The individual emotional effect was prominent. The influences of traditional fertility values varied significantly. The influence of traditional fertility culture, such as “raising children for old age” and “more blessings with more children” on fertility intention was gradually fading.
One child is enough. I don’t want to have another child. When we get old, my husband and I will accompany each other. When the child grows up, he will have his wonderful world. I can’t think of relying on him for retirement. (terminate pregnancy) (N3)
My husband and I have a very good relationship. We hope to raise two children, a boy and a girl, together. The pregnancy came like a sudden, but we were looking forward to the baby. (continue pregnancy) (N7)
A child can’t live in a loveless family. My husband and I are not close together and always argue. I won’t consider having another child. (terminate pregnancy) (N2)
However, a significant number of women was vague or undermined on whether to have a child. When facing an unintended pregnancy, they appeared highly anxious and agitated.
Oh, I’m really stuck with work right now—I’m swamped and not sure what to do. It is difficult to decide. (continuation pregnancy) (N6)
I don’t know if my husband still wants any kids! I didn’t expect to get an unintended pregnancy. It is a little hard to choose. (terminate pregnancy) (N8)
I truly wish to have another child, yet I’m worried that I am too old to do so. I’m not sure if I have the courage to go through with it! (continue pregnancy) (N10)
Impact of Fertility Policies
Under the influence of the previous national one-child policy, some married women have developed a fixed fertility concept.
My parents have only one child, me. I feel very happy. At present, my child is still young, so I don’t consider having one more child. If I change my mind later on, I’m not too late to get pregnancy again. (terminate pregnancy) (N2)
Everyone around me has only one child. I think the children in these families are very happy and can get the love of their parents. So, I’m not thinking about to have an additional child. (terminate pregnancy) (N5)
Women’s Role Conflicts
Due to traditional culture in China, child and family care is typically thought to the responsibilities of women. When suddenly realizing they were pregnant, they had to incorporate the roles of pregnant woman and nursing mother into their already balanced family roles. Such conflicts often affected their childbirth choice.
The family burden between men and women is unfair right now. I don’t want to be a fertility machine. I have my life pursuit and ideals. Now, if I have a baby, everything could change. (terminate pregnancy) (N4)
Is my value just being to have children? Do I have to give up my job and take care of my family? I want be like a man to work through my value. (terminate pregnancy) (N5)
Subjective Norms
Subjective norms are expectations or stresses individuals observe and perceive from spouses, parents, friends, and society. Women’s perception of spouses, parents, friends, society, and other close members about the attitude towards having children, particularly the spouse’s reproductive preference and emotional support degree, can affect their fertility intentions, thus affecting their reproductive decisions.
Perspectives of Friends and Family
Women’s perceptions of their spouse, children, parents, and other close family members play a significant role in decisions about childbirth. Specifically, a spouse’s reproductive preferences and emotional support can significantly influence reproductive choices. Women may also consider the opinions and experiences of other women within their age group.

### Given data
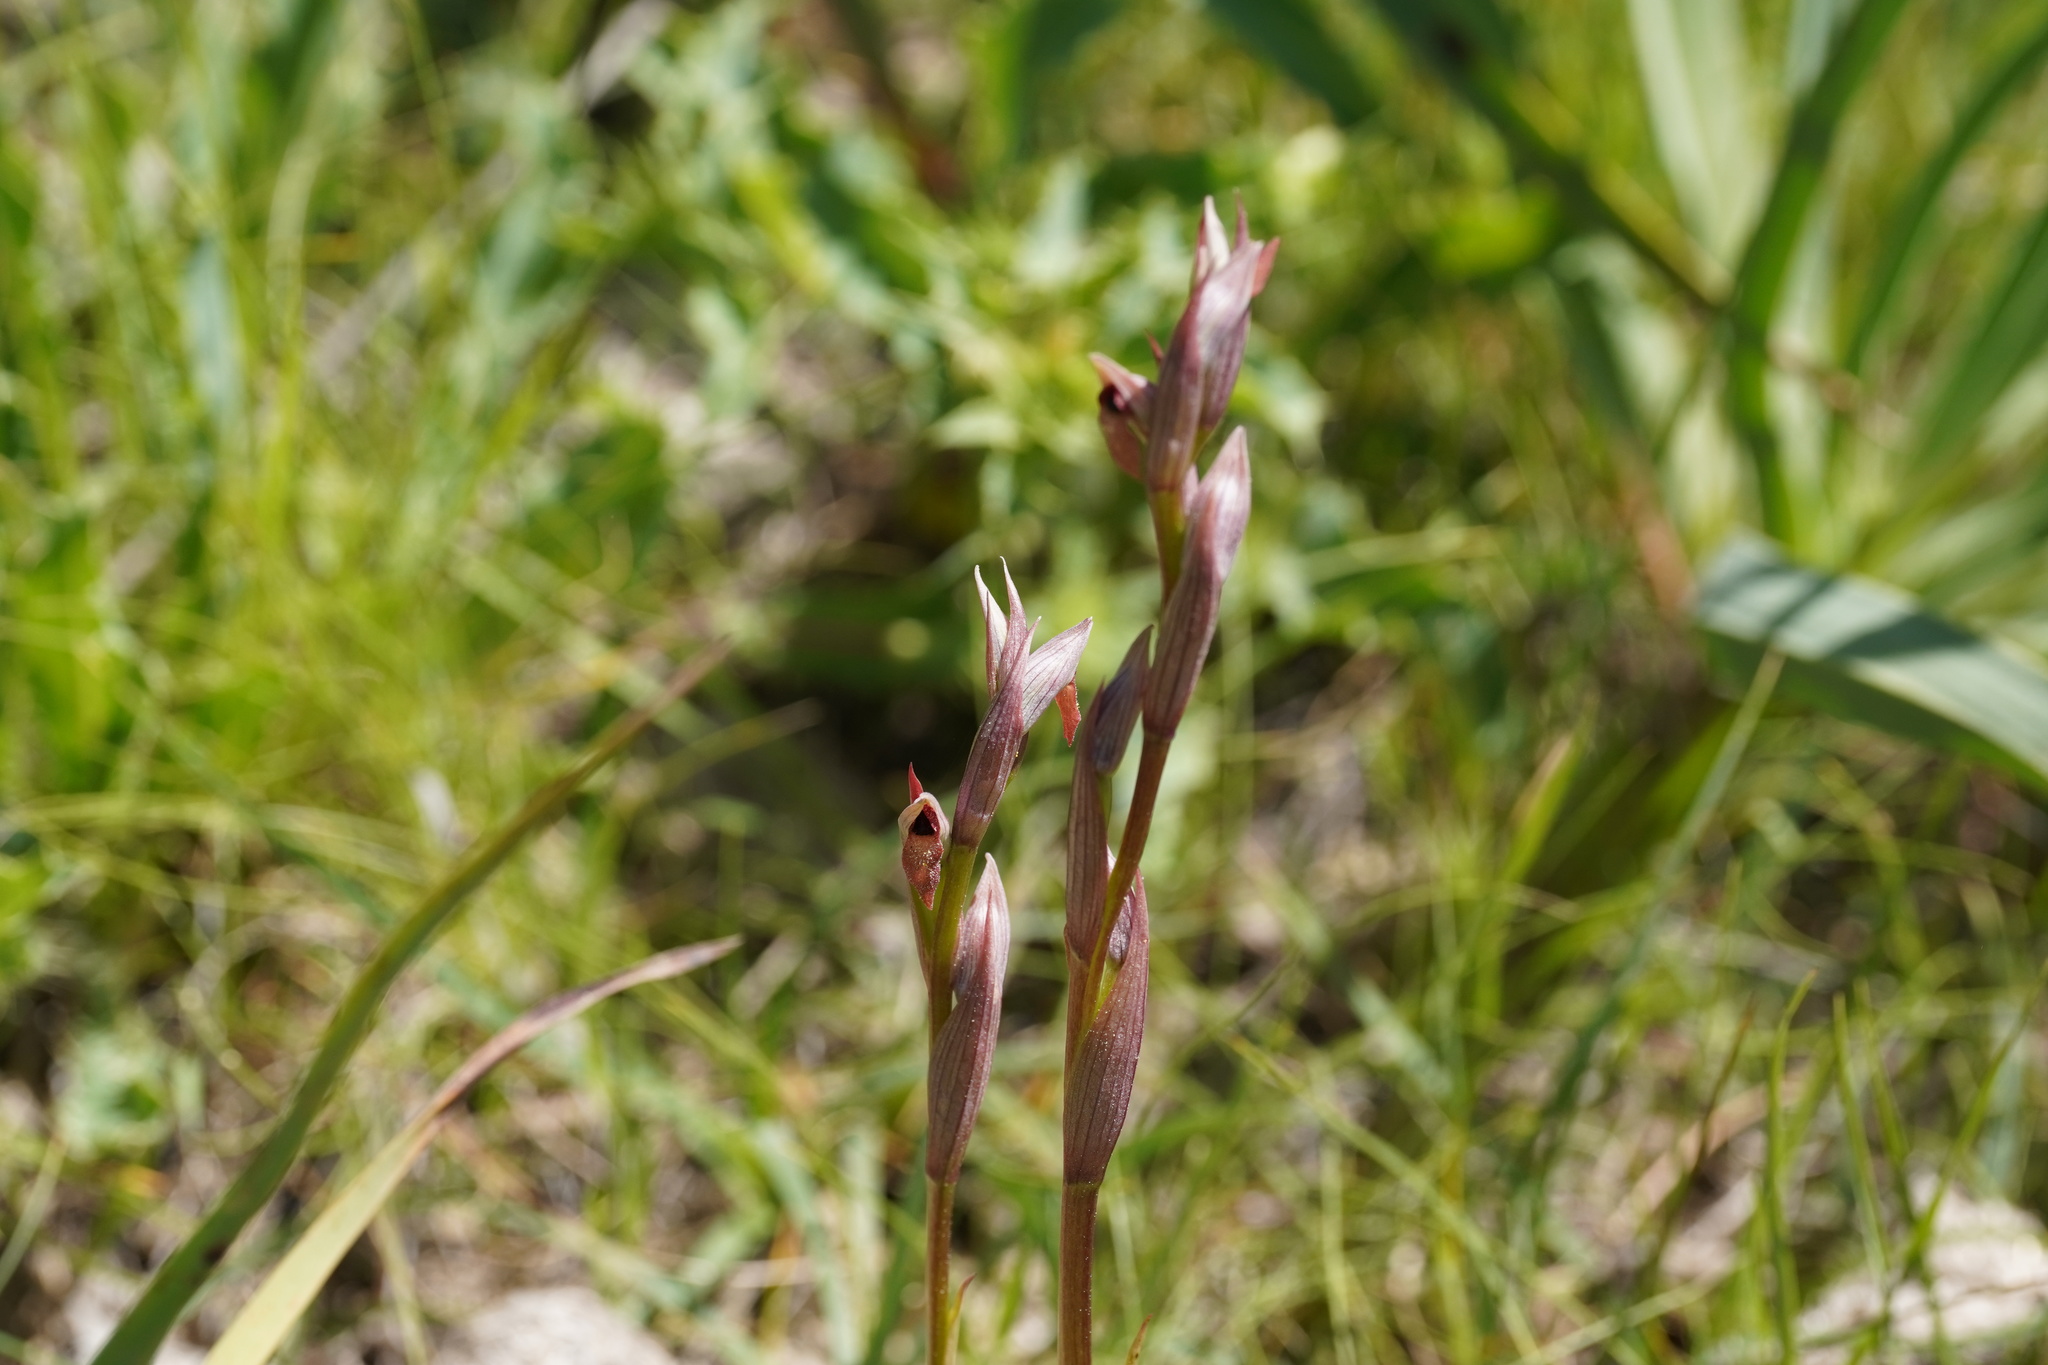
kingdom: Plantae
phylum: Tracheophyta
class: Liliopsida
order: Asparagales
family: Orchidaceae
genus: Serapias
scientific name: Serapias parviflora
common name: Small-flowered tongue-orchid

### What the task asks
Give every section heading in the excerpt on fertility intentions, in the order it appears.

### Answer to the problem
Impact of Fertility Policies
Women’s Role Conflicts
Subjective Norms
Perspectives of Friends and Family